*** Block opens ***
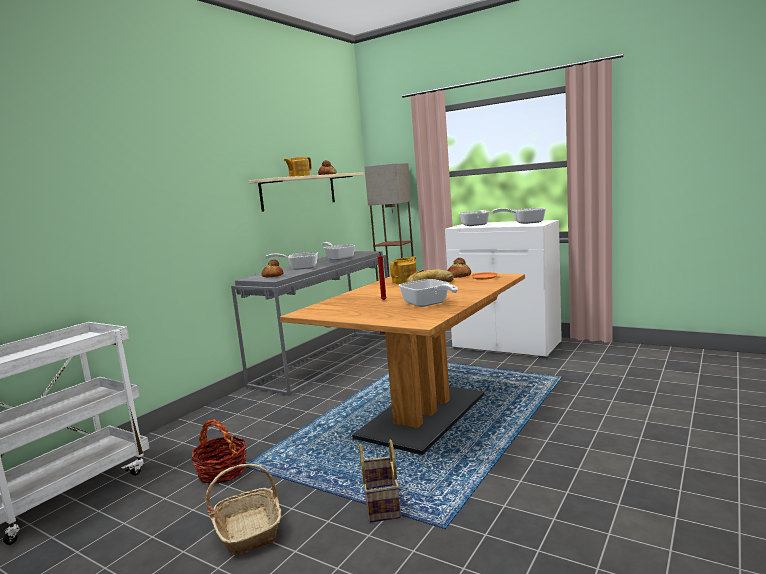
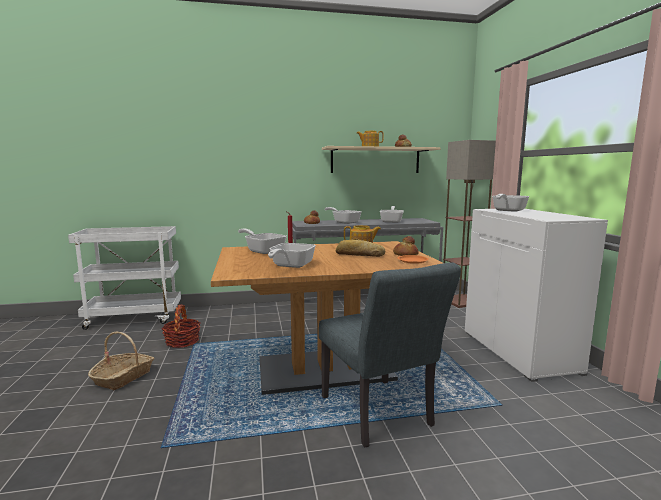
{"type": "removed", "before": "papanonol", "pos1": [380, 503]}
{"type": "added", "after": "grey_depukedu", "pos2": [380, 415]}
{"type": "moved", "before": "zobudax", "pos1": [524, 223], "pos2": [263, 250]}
*** Block closes ***
▶ [Exercise details]
Number only, please: work out how many lines of the listing hold "before".

▶ [Task response]
2